• _Work to complete_:
[1] According to the contractor discussion, why do budget contractors tend to end up with less experienced workers? Answer in one to three sentences.
[2] Please restate the contractor discussion from the words "1. Bathroom. This" through "the next morning.", and switch "shower" to "wet room" throughout.
[3] Answer these questions from the contractor discussion:
(a) How many times did the competitor send people back to try to fix the rooftop airhandlers?
(b) What amount did the ramp company's billing department insist was still owed?
(c) For how long were they told not to use the shower?

• _Document excerpt_:
══════════

My experience 😑

High cost work with little to no accountability.

You can count on them doubling the estimate every single time, and you have to keep on them just to make sure the work gets done.

Just had one set of subcontractors throw away material for other fixes… Lead group days that the ones involved are no longer a part of the project, so we’re on the hook for even more.

Thinking back, i have always been unhappy with the work done by a contractor. I’m not asking for much, painters paint an area, plumbers stop leaks, drywall dudes fix the water damage… And the job is always left with areas unpainted, pipes not connected, and holes in the drywall that were not there before.

Have you ever been happy with a contractors work? What did they do for you?

  • Canonical_Warlock@lemmy.dbzer0.com
    link
    fedilink
    English
    arrow-up
    0
    ·
    1 month ago

    As a contractor it really depends on how much you’re paying. Yes even a cheap contractor is expensive as hell but you really do get what you pay for.

    We are basically the most expensive local option available for our trade so reasonably we get customers that leave and go with cheaper contractors all the time. They almost always come back to us. We regularly get called out to fix the issues caused by other budget outfits. Just last year one of our customers had one of our competitors install 5 brand new rooftop airhandlers for their grocery store. The airhandlers never worked after being installed and that contractor sent people back out 5 times to try and fix them with no success. The customer then called us out at which point one of our techs immediately found that the other company never moved the built in smoke detectors in the airhandlers out of the shipping position. Within less than an hour the problem was resolved and all 5 airhandlers were running perfectly.

    The trades are incredibly short on workers right now so the tradesmen who are good at their jobs tend to get snapped up by the highest paying companies who just so happen to also be the more expensive ones. That leaves the budget outfits with the workers who tend to be less experienced/adept.

  • jordanlund@lemmy.world
    link
    fedilink
    arrow-up
    0
    ·
    1 month ago

    Following my wife’s leg amputation in February, we had to have a BUNCH of work done before the hospital would let me bring her home.

    Bonus, I had to arrange for ALL of this between getting a cancer diagnosis and having surgery.

    1. Wheelchair ramp. Approved the bid on a Friday, ramp was installed the next Monday. All told, stellar work. Post install, needed one modification to keep from being fenced out of part of the property, they took care of that too.

    Problem was their BILLING department. I paid 1/2 up front to get the job started, 1/2 on completion, but they failed to track the down and kept insisting I owed $5,900 that I did not. I kept the receipts and showed them, no, paid in full.

    1. Bathroom. This was actually TWO contractors. #1 pulled the bathtub and converted it to a walk in shower. #2 widened the bathroom door for wheelchair access, shortened a wall that was blocking access, pulled the double sink and vanity to install a smaller single sink, and all that required pulling and replacing the floor.

    Everything went as expected. The only problem was they said not to use the shower for 24 hours and when I went to use it, they had forgotten to turn the water back on. 😔 They did come back and fix it the next morning.

══════════

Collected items
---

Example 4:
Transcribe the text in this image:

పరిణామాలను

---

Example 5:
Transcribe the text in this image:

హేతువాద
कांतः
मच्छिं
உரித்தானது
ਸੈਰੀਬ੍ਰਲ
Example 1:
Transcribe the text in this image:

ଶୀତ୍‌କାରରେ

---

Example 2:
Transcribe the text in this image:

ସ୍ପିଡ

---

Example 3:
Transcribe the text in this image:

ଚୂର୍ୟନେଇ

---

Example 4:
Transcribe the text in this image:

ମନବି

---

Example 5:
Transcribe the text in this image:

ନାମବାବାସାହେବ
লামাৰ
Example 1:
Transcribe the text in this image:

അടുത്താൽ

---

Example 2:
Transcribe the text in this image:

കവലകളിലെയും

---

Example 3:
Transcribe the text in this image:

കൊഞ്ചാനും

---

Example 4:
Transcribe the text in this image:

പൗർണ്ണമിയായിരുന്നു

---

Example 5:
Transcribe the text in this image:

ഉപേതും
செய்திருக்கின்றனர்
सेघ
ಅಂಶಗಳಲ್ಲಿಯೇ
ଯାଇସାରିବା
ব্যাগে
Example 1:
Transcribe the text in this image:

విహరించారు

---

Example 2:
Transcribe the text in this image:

══════════

• _Outputs in order_:
[1] The trades are very short on workers, so skilled tradesmen get hired by the highest-paying companies, which are also the more expensive ones. That leaves the budget outfits with workers who tend to be less experienced or adept.

[2]
1. Bathroom. This was actually TWO contractors. #1 pulled the bathtub and converted it to a walk in wet room. #2 widened the bathroom door for wheelchair access, shortened a wall that was blocking access, pulled the double sink and vanity to install a smaller single sink, and all that required pulling and replacing the floor.

    Everything went as expected. The only problem was they said not to use the wet room for 24 hours and when I went to use it, they had forgotten to turn the water back on. 😔 They did come back and fix it the next morning.

[3]
(a) 5 times
(b) $5,900
(c) 24 hours